Das letzte Problem ist in der Praxis nicht so bedeutend, da die ersten 65.536 Kodepunkte von Unicode bereits den Bedarf der meisten Menschen befriedigen, mit Ausnahme von toten Sprachen wie Ugaritisch, fiktiven Schriften wie Tengwar sowie musikalische und einige mathematische Symbole. Unicode stellt jedoch eine Methode bereit, um Kodepunkte jenseits von 65.535 zu repräsentieren, indem bestimmte zwei Byte lange Sequenzen als Hälfte eines Ersatzpaares erkannt werden. Ein Unicode-Dokument, das UCS-2 plus Ersatzpaare benutzt, liegt in der so genannten UTF-16-Kodierung vor.

Die anderen beiden Probleme werden wahrscheinlich die meisten Entwickler betreffen. UTF-8 ist eine alternative Kodierung zu Unicode, die beide Probleme löst.

UTF-8

UTF-8 ist eine Kodierung variabler Länge für Unicode. Die Zeichen 0 bis 127, das heißt der ASCII-Zeichensatz, werden mit jeweils einem Byte kodiert, genau wie in ASCII. In ASCII repräsentiert das Byte mit dem Wert 65 den Buchstaben A. In UTF-8 repräsentiert das Byte mit dem Wert 65 ebenfalls den Buchstaben A. Es gibt eine Eins-zu-Eins-Abbildung von ASCII-Zeichen auf UTF-8-Bytes. Das bedeutet: Reine ASCII-Dateien sind ebenso akzeptable UTF-8-Dateien.
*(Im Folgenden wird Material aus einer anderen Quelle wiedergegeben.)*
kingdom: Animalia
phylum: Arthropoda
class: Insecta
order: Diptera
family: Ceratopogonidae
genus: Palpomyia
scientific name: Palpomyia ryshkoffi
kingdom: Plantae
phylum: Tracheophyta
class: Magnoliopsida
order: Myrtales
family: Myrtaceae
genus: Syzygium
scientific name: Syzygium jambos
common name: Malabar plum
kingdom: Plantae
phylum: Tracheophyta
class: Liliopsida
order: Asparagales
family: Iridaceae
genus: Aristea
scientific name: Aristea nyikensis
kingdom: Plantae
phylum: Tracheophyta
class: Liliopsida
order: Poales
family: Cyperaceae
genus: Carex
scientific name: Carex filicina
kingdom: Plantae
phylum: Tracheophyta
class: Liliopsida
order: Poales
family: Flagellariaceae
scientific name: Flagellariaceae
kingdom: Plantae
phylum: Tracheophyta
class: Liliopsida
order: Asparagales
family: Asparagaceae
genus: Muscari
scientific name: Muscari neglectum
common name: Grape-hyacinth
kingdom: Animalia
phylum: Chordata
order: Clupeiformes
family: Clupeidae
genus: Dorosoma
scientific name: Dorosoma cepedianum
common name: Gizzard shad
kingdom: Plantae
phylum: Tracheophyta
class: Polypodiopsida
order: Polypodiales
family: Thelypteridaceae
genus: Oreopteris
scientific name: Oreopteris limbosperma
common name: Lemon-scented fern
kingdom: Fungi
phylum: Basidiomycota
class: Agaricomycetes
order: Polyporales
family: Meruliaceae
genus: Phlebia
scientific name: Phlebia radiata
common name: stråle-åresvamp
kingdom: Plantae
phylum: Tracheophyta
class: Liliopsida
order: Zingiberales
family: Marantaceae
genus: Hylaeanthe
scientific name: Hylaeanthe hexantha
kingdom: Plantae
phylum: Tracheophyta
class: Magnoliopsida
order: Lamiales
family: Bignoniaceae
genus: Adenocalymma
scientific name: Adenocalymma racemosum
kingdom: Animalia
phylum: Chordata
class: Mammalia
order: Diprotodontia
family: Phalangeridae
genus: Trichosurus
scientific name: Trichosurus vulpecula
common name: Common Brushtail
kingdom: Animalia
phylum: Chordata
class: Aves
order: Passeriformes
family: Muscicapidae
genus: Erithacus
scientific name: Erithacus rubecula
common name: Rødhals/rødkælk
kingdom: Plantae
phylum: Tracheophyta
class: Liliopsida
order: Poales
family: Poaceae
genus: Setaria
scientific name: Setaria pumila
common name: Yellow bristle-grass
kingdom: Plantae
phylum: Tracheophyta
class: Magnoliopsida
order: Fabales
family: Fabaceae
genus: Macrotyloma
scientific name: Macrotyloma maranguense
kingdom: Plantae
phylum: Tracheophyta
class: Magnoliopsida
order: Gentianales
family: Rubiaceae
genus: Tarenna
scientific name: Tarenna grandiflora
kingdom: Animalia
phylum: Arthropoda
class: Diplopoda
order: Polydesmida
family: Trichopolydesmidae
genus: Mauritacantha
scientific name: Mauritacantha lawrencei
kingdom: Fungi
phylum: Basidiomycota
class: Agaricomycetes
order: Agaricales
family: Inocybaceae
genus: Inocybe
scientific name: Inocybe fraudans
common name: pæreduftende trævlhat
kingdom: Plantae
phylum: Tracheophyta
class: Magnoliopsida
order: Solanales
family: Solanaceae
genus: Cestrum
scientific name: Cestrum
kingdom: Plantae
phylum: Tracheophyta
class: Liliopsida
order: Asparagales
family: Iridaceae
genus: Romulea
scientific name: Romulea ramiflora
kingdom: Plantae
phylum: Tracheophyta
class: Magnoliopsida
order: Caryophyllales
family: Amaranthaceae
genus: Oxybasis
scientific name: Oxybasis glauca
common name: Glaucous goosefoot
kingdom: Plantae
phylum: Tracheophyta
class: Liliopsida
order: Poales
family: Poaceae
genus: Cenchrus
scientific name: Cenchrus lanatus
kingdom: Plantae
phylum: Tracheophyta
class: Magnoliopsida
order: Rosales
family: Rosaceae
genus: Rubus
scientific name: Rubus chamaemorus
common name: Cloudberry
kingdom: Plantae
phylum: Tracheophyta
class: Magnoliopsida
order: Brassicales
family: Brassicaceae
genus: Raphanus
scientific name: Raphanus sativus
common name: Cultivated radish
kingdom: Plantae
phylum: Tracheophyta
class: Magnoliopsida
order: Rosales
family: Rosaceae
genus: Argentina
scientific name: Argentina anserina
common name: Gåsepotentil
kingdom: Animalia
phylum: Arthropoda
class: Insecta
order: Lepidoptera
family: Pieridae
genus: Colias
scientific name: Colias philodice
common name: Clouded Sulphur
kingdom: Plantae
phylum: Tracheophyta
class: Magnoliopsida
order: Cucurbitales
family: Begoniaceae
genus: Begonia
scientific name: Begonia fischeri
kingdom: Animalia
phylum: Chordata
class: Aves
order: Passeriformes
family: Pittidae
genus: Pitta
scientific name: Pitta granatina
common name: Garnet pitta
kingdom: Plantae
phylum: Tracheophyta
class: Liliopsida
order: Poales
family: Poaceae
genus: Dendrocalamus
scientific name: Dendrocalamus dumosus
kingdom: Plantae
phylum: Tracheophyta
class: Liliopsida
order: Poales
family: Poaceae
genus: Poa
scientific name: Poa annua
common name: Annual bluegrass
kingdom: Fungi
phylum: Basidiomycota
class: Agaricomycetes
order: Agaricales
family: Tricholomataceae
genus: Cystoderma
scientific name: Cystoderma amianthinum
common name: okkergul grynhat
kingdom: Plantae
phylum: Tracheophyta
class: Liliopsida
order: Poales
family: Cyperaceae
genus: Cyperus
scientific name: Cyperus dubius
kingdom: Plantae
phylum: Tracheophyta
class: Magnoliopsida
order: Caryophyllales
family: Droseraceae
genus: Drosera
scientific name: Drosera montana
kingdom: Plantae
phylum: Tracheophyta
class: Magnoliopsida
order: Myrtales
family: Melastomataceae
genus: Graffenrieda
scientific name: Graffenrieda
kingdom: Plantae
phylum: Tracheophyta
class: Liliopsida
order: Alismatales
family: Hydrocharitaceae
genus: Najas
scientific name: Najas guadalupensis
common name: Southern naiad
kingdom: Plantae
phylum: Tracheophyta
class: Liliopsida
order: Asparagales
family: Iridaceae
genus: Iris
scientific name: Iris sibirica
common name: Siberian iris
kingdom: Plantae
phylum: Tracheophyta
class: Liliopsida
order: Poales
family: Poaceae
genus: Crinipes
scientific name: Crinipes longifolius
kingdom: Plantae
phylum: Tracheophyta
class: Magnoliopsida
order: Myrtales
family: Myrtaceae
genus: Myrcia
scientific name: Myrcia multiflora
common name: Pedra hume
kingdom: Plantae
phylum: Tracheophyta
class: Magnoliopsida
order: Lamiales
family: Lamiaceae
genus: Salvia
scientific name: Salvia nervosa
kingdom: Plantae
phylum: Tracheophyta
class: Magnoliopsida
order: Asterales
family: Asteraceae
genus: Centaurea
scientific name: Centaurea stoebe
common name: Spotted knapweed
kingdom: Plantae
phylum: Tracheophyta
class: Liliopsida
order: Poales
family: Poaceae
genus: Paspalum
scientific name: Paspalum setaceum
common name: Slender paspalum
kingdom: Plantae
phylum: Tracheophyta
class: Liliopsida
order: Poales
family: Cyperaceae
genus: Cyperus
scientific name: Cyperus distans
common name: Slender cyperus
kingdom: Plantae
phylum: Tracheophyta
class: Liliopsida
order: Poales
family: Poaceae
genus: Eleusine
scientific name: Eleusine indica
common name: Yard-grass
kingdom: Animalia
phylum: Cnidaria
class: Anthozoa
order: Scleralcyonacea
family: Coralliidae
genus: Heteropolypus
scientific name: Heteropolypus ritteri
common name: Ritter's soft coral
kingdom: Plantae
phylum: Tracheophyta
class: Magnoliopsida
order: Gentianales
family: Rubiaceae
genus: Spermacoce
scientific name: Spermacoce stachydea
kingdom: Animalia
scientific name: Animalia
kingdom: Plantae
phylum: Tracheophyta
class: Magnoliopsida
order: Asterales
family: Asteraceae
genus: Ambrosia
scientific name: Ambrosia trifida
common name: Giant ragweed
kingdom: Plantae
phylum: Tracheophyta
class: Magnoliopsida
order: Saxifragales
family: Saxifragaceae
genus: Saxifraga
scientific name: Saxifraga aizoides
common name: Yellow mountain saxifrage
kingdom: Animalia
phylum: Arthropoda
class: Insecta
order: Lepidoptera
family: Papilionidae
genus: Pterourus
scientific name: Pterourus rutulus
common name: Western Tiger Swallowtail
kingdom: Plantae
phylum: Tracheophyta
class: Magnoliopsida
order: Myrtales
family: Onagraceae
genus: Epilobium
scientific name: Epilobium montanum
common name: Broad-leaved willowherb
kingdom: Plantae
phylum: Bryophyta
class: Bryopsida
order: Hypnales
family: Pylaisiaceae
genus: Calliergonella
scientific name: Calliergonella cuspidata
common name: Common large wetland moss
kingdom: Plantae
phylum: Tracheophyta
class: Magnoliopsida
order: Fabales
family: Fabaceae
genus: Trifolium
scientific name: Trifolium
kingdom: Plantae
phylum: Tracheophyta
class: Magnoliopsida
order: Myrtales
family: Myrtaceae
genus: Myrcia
UTF-8 repräsentiert die Zeichen 128 bis 2.047 in jeweils zwei Bytes. Das ist ein Bereich, der die meisten nicht-ideographischen Schriften abdeckt. Die Zeichen von 2.048 bis 65.535, hauptsächlich aus Chinesisch, Japanisch und Koreanisch, werden in jeweils drei Bytes dargestellt. Zeichen mit Kodepunkten über 65.535 werden in jeweils vier Bytes kodiert. Für eine Datei, die hauptsächlich aus lateinischen Buchstaben besteht, halbiert dieses System effektiv die Dateigröße gegenüber UCS-2. Besteht eine Datei dagegen vor allen Dingen aus Japanisch, Chinesisch oder einer der Sprachen des indischen Subkontinents, kann die Dateigröße um 50 Prozent anwachsen. Für die meisten anderen lebenden Sprachen ist die Dateigröße in etwa die gleiche wie bei einer UCS-2-Kodierung.

UTF-8 ist vermutlich die am weitesten unterstützte Kodierung von Unicode. Es ist zum Beispiel die Kodierung, in der Java-.class-Dateien Strings abspeichern, es ist die native Kodierung von BeOS, und es ist die Default-Kodierung, die ein XML-Prozessor annimmt, es sei denn, durch eine Byte-Order-Markierung oder eine Encoding-Deklaration wurde etwas anderes festgelegt. Wenn ein Programm Ihnen mitteilt, dass es Unicode speichert, ist es ziemlich wahrscheinlich, dass es eigentlich UTF-8 benutzt.